Desde adolescente, Ramón sempre ouvia do primo
que o melhor era ir para os Estados Unidos. Todos os amigos acabaram indo, um a
um, até que surgiu uma possibilidade real e ele se viu fortemente atraído.
Aquele era o sonho de todo mundo, pensava ele,
pois as conversas na escola, no bar da esquina e nas reuniões com os amigos sempre
falavam dos planos de prosperidade naquele país. Trabalhar lá, juntar um bom
dinheiro e retornar à terra natal com alguma tranquilidade e, quem sabe, começar
um novo e rentável negócio.
Seus pais, por sua vez, achavam tudo aquilo uma grande
loucura. Ali eles tinham tudo de que precisavam e o governo supria toda a comunidade,
oferecendo o melhor em educação, esportes e saúde, um exemplo para muitas
nações do mundo. Só que Ramón ouvia aquilo dos pais e acreditava que tudo não
passava de opinião acomodada, que talvez pela idade eles já estivessem
acostumados com “aquilo” e já não tivessem mais um mínimo de ambição na vida.
No dia e hora marcados ele estava lá, ansioso. O
dia amanhecia e todos foram levados a bordo, para aquele arremedo de embarcação.
O primeiro adversário a ser vencido é o medo, disse o primo. E Ramón partiu
rumo ao paraíso, atravessando um mar claro e que foi até fraterno com aquele estranho
barco repleto de esperanças.
Quando chegaram em terra firme um outro sujeito,
também da equipe responsável pelo empreendimento, esperava com um caminhão e
assim eles passaram o pior pedaço que era próximo da praia, pois era uma região
muito vigiada. Ele teve a sensação de que alguns guardas das vigias até os
viram, mas estranhamente nada fizeram.
Os dias foram ficando mais difíceis depois
daquele desembarque. As condições de vida cada vez mais precárias e Ramón sentiu
na pele o que seria o pagamento por aquele esforço de mudança de vida. Na
primeira semana ele teve de ficar por mais de 24 horas dentro de um barril de
óleo a esperar por alguém que viria lhe buscar, depois de já ter levado alguns
dos seus amigos. Completamente extenuado depois de todas essas horas ele mal
conseguiu se erguer do barril pra ir com o homem.

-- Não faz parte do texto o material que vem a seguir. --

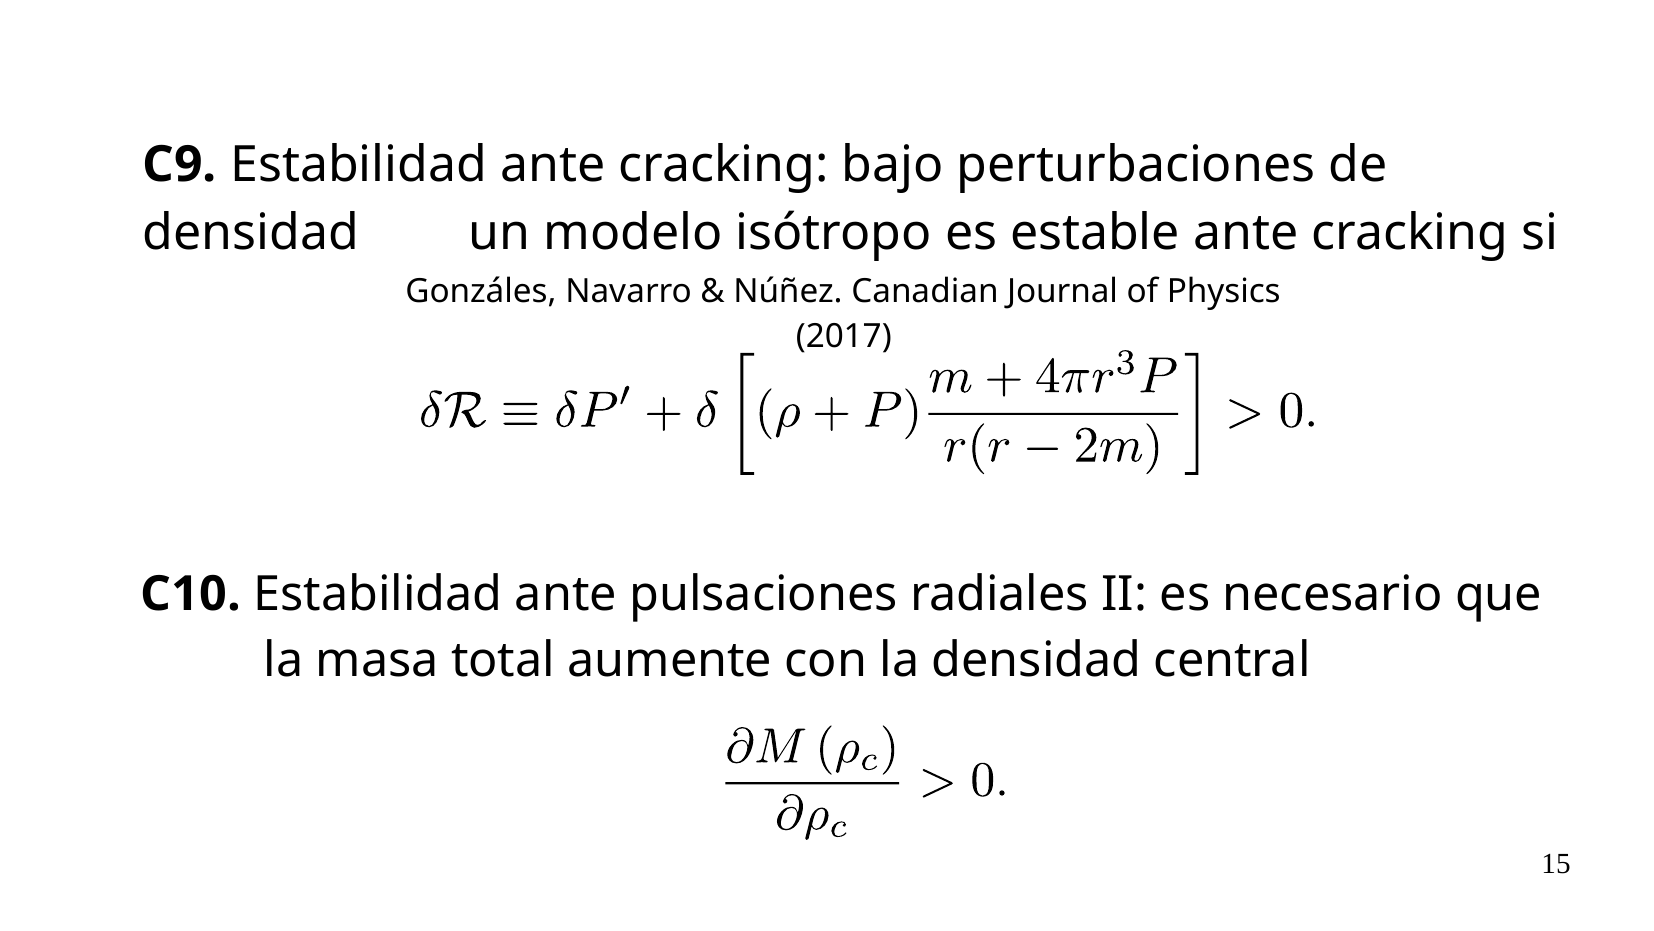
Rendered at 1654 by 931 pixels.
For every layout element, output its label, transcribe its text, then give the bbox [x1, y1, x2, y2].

Os meses foram passando, as dificuldades se
alternando e as perspectivas eram de muito sofrimento. Lavou muito chão de
muito banheiro e de muita cozinha. Passou fome muitas vezes, frios
intermináveis e a vida nômade era agravada pela cotidiana falta de roupas, de cama
e de higiene. Tudo isso começou a minar a sua confiança, até que um dia ele
pensou em voltar.
Alquebrado e sem ânimo, as imagens de casa lhe vinham
à cabeça já com certa frequência. Aquela rua pacata naquele bairro simples, seu
pai saindo pra pescar perto de casa, a mãe estendendo as roupas, os amigos que
vinham tocar violão e tomar cravinho juntos. Eram alegrias tristonhas que Ramón
já não tinha certeza de que veria algum dia, passados quase cinco anos desde a
sua chegada.
Muito trabalho e muito dinheiro foram consumidos
pra conseguir um esquema, também clandestino, pra o levar de volta. Mas nada
mais importava. Sua decisão era de que jamais seria fugitivo; jamais passaria
fome ou frio pra conseguir permanecer em uma terra que atraía a todos pela
oportunidade, mas que, na realidade, era uma espécie de tráfico de escravos
moderno, sustentado por uma imposição desumana de trabalho e condições
subumanas de vida.
Passou por muitos países, muitas fronteiras, até
que conseguiu um navio cargueiro, de bandeira desconhecida, na direção de casa.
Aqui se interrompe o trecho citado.